TASK BRIEF: Your task is to give the listing below back word for word, pictures excluded.

GIVEN DATA:
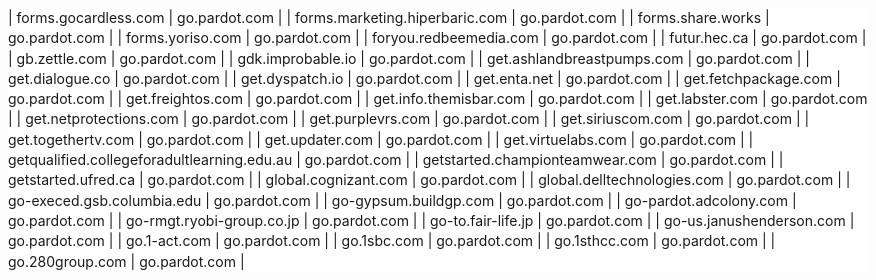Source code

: | forms.gocardless.com | go.pardot.com |
| forms.marketing.hiperbaric.com | go.pardot.com |
| forms.share.works | go.pardot.com |
| forms.yoriso.com | go.pardot.com |
| foryou.redbeemedia.com | go.pardot.com |
| futur.hec.ca | go.pardot.com |
| gb.zettle.com | go.pardot.com |
| gdk.improbable.io | go.pardot.com |
| get.ashlandbreastpumps.com | go.pardot.com |
| get.dialogue.co | go.pardot.com |
| get.dyspatch.io | go.pardot.com |
| get.enta.net | go.pardot.com |
| get.fetchpackage.com | go.pardot.com |
| get.freightos.com | go.pardot.com |
| get.info.themisbar.com | go.pardot.com |
| get.labster.com | go.pardot.com |
| get.netprotections.com | go.pardot.com |
| get.purplevrs.com | go.pardot.com |
| get.siriuscom.com | go.pardot.com |
| get.togethertv.com | go.pardot.com |
| get.updater.com | go.pardot.com |
| get.virtuelabs.com | go.pardot.com |
| getqualified.collegeforadultlearning.edu.au | go.pardot.com |
| getstarted.championteamwear.com | go.pardot.com |
| getstarted.ufred.ca | go.pardot.com |
| global.cognizant.com | go.pardot.com |
| global.delltechnologies.com | go.pardot.com |
| go-execed.gsb.columbia.edu | go.pardot.com |
| go-gypsum.buildgp.com | go.pardot.com |
| go-pardot.adcolony.com | go.pardot.com |
| go-rmgt.ryobi-group.co.jp | go.pardot.com |
| go-to.fair-life.jp | go.pardot.com |
| go-us.janushenderson.com | go.pardot.com |
| go.1-act.com | go.pardot.com |
| go.1sbc.com | go.pardot.com |
| go.1sthcc.com | go.pardot.com |
| go.280group.com | go.pardot.com |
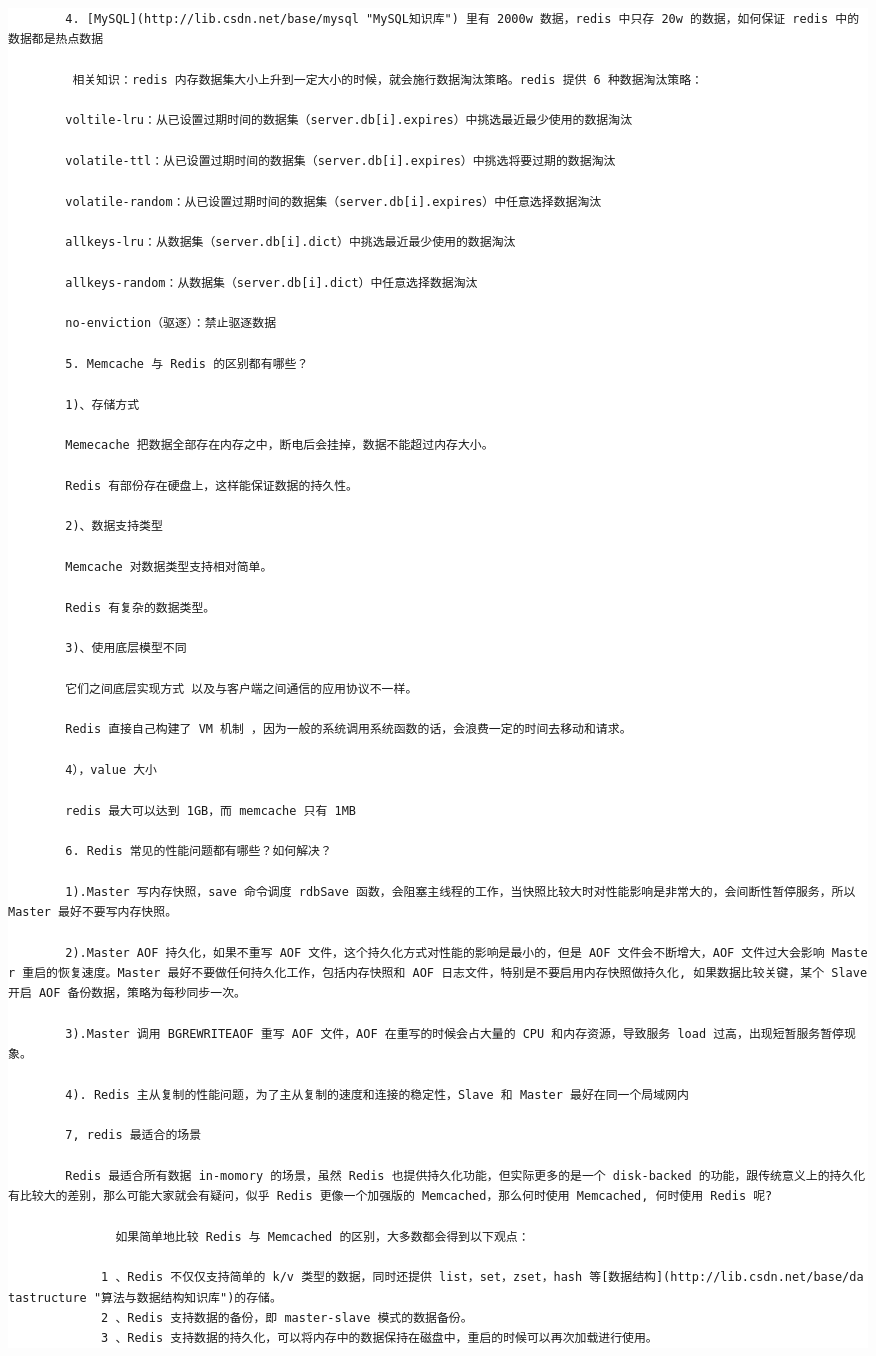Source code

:             4. [MySQL](http://lib.csdn.net/base/mysql "MySQL知识库") 里有 2000w 数据，redis 中只存 20w 的数据，如何保证 redis 中的数据都是热点数据
            
             相关知识：redis 内存数据集大小上升到一定大小的时候，就会施行数据淘汰策略。redis 提供 6 种数据淘汰策略：
            
            voltile-lru：从已设置过期时间的数据集（server.db[i].expires）中挑选最近最少使用的数据淘汰
            
            volatile-ttl：从已设置过期时间的数据集（server.db[i].expires）中挑选将要过期的数据淘汰
            
            volatile-random：从已设置过期时间的数据集（server.db[i].expires）中任意选择数据淘汰
            
            allkeys-lru：从数据集（server.db[i].dict）中挑选最近最少使用的数据淘汰
            
            allkeys-random：从数据集（server.db[i].dict）中任意选择数据淘汰
            
            no-enviction（驱逐）：禁止驱逐数据
            
            5. Memcache 与 Redis 的区别都有哪些？
            
            1)、存储方式
            
            Memecache 把数据全部存在内存之中，断电后会挂掉，数据不能超过内存大小。
            
            Redis 有部份存在硬盘上，这样能保证数据的持久性。
            
            2)、数据支持类型
            
            Memcache 对数据类型支持相对简单。
            
            Redis 有复杂的数据类型。
            
            3)、使用底层模型不同
            
            它们之间底层实现方式 以及与客户端之间通信的应用协议不一样。
            
            Redis 直接自己构建了 VM 机制 ，因为一般的系统调用系统函数的话，会浪费一定的时间去移动和请求。
            
            4），value 大小
            
            redis 最大可以达到 1GB，而 memcache 只有 1MB
            
            6. Redis 常见的性能问题都有哪些？如何解决？
            
            1).Master 写内存快照，save 命令调度 rdbSave 函数，会阻塞主线程的工作，当快照比较大时对性能影响是非常大的，会间断性暂停服务，所以 Master 最好不要写内存快照。
            
            2).Master AOF 持久化，如果不重写 AOF 文件，这个持久化方式对性能的影响是最小的，但是 AOF 文件会不断增大，AOF 文件过大会影响 Master 重启的恢复速度。Master 最好不要做任何持久化工作，包括内存快照和 AOF 日志文件，特别是不要启用内存快照做持久化, 如果数据比较关键，某个 Slave 开启 AOF 备份数据，策略为每秒同步一次。
            
            3).Master 调用 BGREWRITEAOF 重写 AOF 文件，AOF 在重写的时候会占大量的 CPU 和内存资源，导致服务 load 过高，出现短暂服务暂停现象。
            
            4). Redis 主从复制的性能问题，为了主从复制的速度和连接的稳定性，Slave 和 Master 最好在同一个局域网内
            
            7, redis 最适合的场景
            
            Redis 最适合所有数据 in-momory 的场景，虽然 Redis 也提供持久化功能，但实际更多的是一个 disk-backed 的功能，跟传统意义上的持久化有比较大的差别，那么可能大家就会有疑问，似乎 Redis 更像一个加强版的 Memcached，那么何时使用 Memcached, 何时使用 Redis 呢?
            
                   如果简单地比较 Redis 与 Memcached 的区别，大多数都会得到以下观点：
            
                 1 、Redis 不仅仅支持简单的 k/v 类型的数据，同时还提供 list，set，zset，hash 等[数据结构](http://lib.csdn.net/base/datastructure "算法与数据结构知识库")的存储。  
                 2 、Redis 支持数据的备份，即 master-slave 模式的数据备份。  
                 3 、Redis 支持数据的持久化，可以将内存中的数据保持在磁盘中，重启的时候可以再次加载进行使用。
            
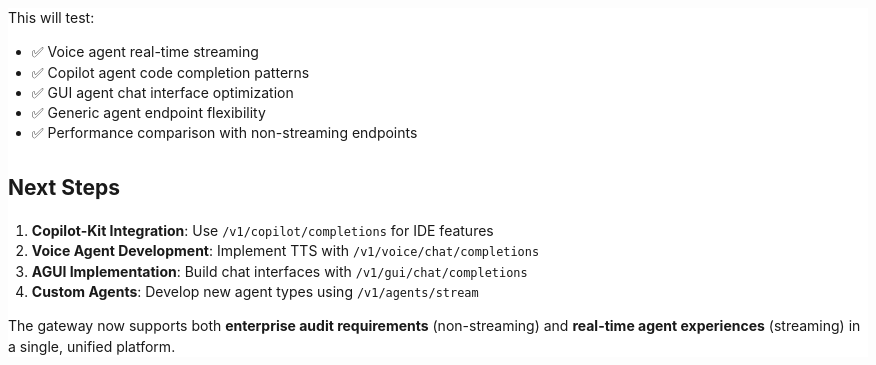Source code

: This will test:
- ✅ Voice agent real-time streaming
- ✅ Copilot agent code completion patterns  
- ✅ GUI agent chat interface optimization
- ✅ Generic agent endpoint flexibility
- ✅ Performance comparison with non-streaming endpoints

## Next Steps

1. **Copilot-Kit Integration**: Use `/v1/copilot/completions` for IDE features
2. **Voice Agent Development**: Implement TTS with `/v1/voice/chat/completions`
3. **AGUI Implementation**: Build chat interfaces with `/v1/gui/chat/completions`
4. **Custom Agents**: Develop new agent types using `/v1/agents/stream`

The gateway now supports both **enterprise audit requirements** (non-streaming) and **real-time agent experiences** (streaming) in a single, unified platform.
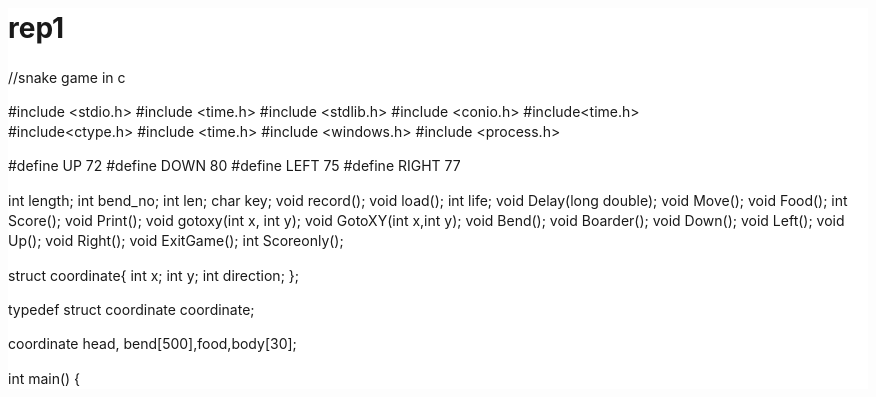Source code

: # rep1

//snake game in c


#include <stdio.h>
#include <time.h>
#include <stdlib.h>
#include <conio.h>
#include<time.h>   
#include<ctype.h>
#include <time.h>
#include <windows.h>
#include <process.h>
 
#define UP 72
#define DOWN 80
#define LEFT 75
#define RIGHT 77
 
int length;
int bend_no;
int len;
char key;
void record();
void load();
int life;
void Delay(long double);
void Move();
void Food();
int Score();
void Print();
void gotoxy(int x, int y);
void GotoXY(int x,int y);
void Bend();
void Boarder();
void Down();
void Left();
void Up();
void Right();
void ExitGame();
int Scoreonly();
 
struct coordinate{
    int x;
    int y;
    int direction;
};
 
typedef struct coordinate coordinate;
 
coordinate head, bend[500],food,body[30];
 
int main()
{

ANSWER TO THIS PROBLEM:
Source code

: | forms.gocardless.com | go.pardot.com |
| forms.marketing.hiperbaric.com | go.pardot.com |
| forms.share.works | go.pardot.com |
| forms.yoriso.com | go.pardot.com |
| foryou.redbeemedia.com | go.pardot.com |
| futur.hec.ca | go.pardot.com |
| gb.zettle.com | go.pardot.com |
| gdk.improbable.io | go.pardot.com |
| get.ashlandbreastpumps.com | go.pardot.com |
| get.dialogue.co | go.pardot.com |
| get.dyspatch.io | go.pardot.com |
| get.enta.net | go.pardot.com |
| get.fetchpackage.com | go.pardot.com |
| get.freightos.com | go.pardot.com |
| get.info.themisbar.com | go.pardot.com |
| get.labster.com | go.pardot.com |
| get.netprotections.com | go.pardot.com |
| get.purplevrs.com | go.pardot.com |
| get.siriuscom.com | go.pardot.com |
| get.togethertv.com | go.pardot.com |
| get.updater.com | go.pardot.com |
| get.virtuelabs.com | go.pardot.com |
| getqualified.collegeforadultlearning.edu.au | go.pardot.com |
| getstarted.championteamwear.com | go.pardot.com |
| getstarted.ufred.ca | go.pardot.com |
| global.cognizant.com | go.pardot.com |
| global.delltechnologies.com | go.pardot.com |
| go-execed.gsb.columbia.edu | go.pardot.com |
| go-gypsum.buildgp.com | go.pardot.com |
| go-pardot.adcolony.com | go.pardot.com |
| go-rmgt.ryobi-group.co.jp | go.pardot.com |
| go-to.fair-life.jp | go.pardot.com |
| go-us.janushenderson.com | go.pardot.com |
| go.1-act.com | go.pardot.com |
| go.1sbc.com | go.pardot.com |
| go.1sthcc.com | go.pardot.com |
| go.280group.com | go.pardot.com |
Source code

:             4. [MySQL](http://lib.csdn.net/base/mysql "MySQL知识库") 里有 2000w 数据，redis 中只存 20w 的数据，如何保证 redis 中的数据都是热点数据
            
             相关知识：redis 内存数据集大小上升到一定大小的时候，就会施行数据淘汰策略。redis 提供 6 种数据淘汰策略：
            
            voltile-lru：从已设置过期时间的数据集（server.db[i].expires）中挑选最近最少使用的数据淘汰
            
            volatile-ttl：从已设置过期时间的数据集（server.db[i].expires）中挑选将要过期的数据淘汰
            
            volatile-random：从已设置过期时间的数据集（server.db[i].expires）中任意选择数据淘汰
            
            allkeys-lru：从数据集（server.db[i].dict）中挑选最近最少使用的数据淘汰
            
            allkeys-random：从数据集（server.db[i].dict）中任意选择数据淘汰
            
            no-enviction（驱逐）：禁止驱逐数据
            
            5. Memcache 与 Redis 的区别都有哪些？
            
            1)、存储方式
            
            Memecache 把数据全部存在内存之中，断电后会挂掉，数据不能超过内存大小。
            
            Redis 有部份存在硬盘上，这样能保证数据的持久性。
            
            2)、数据支持类型
            
            Memcache 对数据类型支持相对简单。
            
            Redis 有复杂的数据类型。
            
            3)、使用底层模型不同
            
            它们之间底层实现方式 以及与客户端之间通信的应用协议不一样。
            
            Redis 直接自己构建了 VM 机制 ，因为一般的系统调用系统函数的话，会浪费一定的时间去移动和请求。
            
            4），value 大小
            
            redis 最大可以达到 1GB，而 memcache 只有 1MB
            
            6. Redis 常见的性能问题都有哪些？如何解决？
            
            1).Master 写内存快照，save 命令调度 rdbSave 函数，会阻塞主线程的工作，当快照比较大时对性能影响是非常大的，会间断性暂停服务，所以 Master 最好不要写内存快照。
            
            2).Master AOF 持久化，如果不重写 AOF 文件，这个持久化方式对性能的影响是最小的，但是 AOF 文件会不断增大，AOF 文件过大会影响 Master 重启的恢复速度。Master 最好不要做任何持久化工作，包括内存快照和 AOF 日志文件，特别是不要启用内存快照做持久化, 如果数据比较关键，某个 Slave 开启 AOF 备份数据，策略为每秒同步一次。
            
            3).Master 调用 BGREWRITEAOF 重写 AOF 文件，AOF 在重写的时候会占大量的 CPU 和内存资源，导致服务 load 过高，出现短暂服务暂停现象。
            
            4). Redis 主从复制的性能问题，为了主从复制的速度和连接的稳定性，Slave 和 Master 最好在同一个局域网内
            
            7, redis 最适合的场景
            
            Redis 最适合所有数据 in-momory 的场景，虽然 Redis 也提供持久化功能，但实际更多的是一个 disk-backed 的功能，跟传统意义上的持久化有比较大的差别，那么可能大家就会有疑问，似乎 Redis 更像一个加强版的 Memcached，那么何时使用 Memcached, 何时使用 Redis 呢?
            
                   如果简单地比较 Redis 与 Memcached 的区别，大多数都会得到以下观点：
            
                 1 、Redis 不仅仅支持简单的 k/v 类型的数据，同时还提供 list，set，zset，hash 等[数据结构](http://lib.csdn.net/base/datastructure "算法与数据结构知识库")的存储。  
                 2 、Redis 支持数据的备份，即 master-slave 模式的数据备份。  
                 3 、Redis 支持数据的持久化，可以将内存中的数据保持在磁盘中，重启的时候可以再次加载进行使用。
            
Source code

: This will test:
- ✅ Voice agent real-time streaming
- ✅ Copilot agent code completion patterns  
- ✅ GUI agent chat interface optimization
- ✅ Generic agent endpoint flexibility
- ✅ Performance comparison with non-streaming endpoints

## Next Steps

1. **Copilot-Kit Integration**: Use `/v1/copilot/completions` for IDE features
2. **Voice Agent Development**: Implement TTS with `/v1/voice/chat/completions`
3. **AGUI Implementation**: Build chat interfaces with `/v1/gui/chat/completions`
4. **Custom Agents**: Develop new agent types using `/v1/agents/stream`

The gateway now supports both **enterprise audit requirements** (non-streaming) and **real-time agent experiences** (streaming) in a single, unified platform.
Source code

: # rep1

//snake game in c


#include <stdio.h>
#include <time.h>
#include <stdlib.h>
#include <conio.h>
#include<time.h>   
#include<ctype.h>
#include <time.h>
#include <windows.h>
#include <process.h>
 
#define UP 72
#define DOWN 80
#define LEFT 75
#define RIGHT 77
 
int length;
int bend_no;
int len;
char key;
void record();
void load();
int life;
void Delay(long double);
void Move();
void Food();
int Score();
void Print();
void gotoxy(int x, int y);
void GotoXY(int x,int y);
void Bend();
void Boarder();
void Down();
void Left();
void Up();
void Right();
void ExitGame();
int Scoreonly();
 
struct coordinate{
    int x;
    int y;
    int direction;
};
 
typedef struct coordinate coordinate;
 
coordinate head, bend[500],food,body[30];
 
int main()
{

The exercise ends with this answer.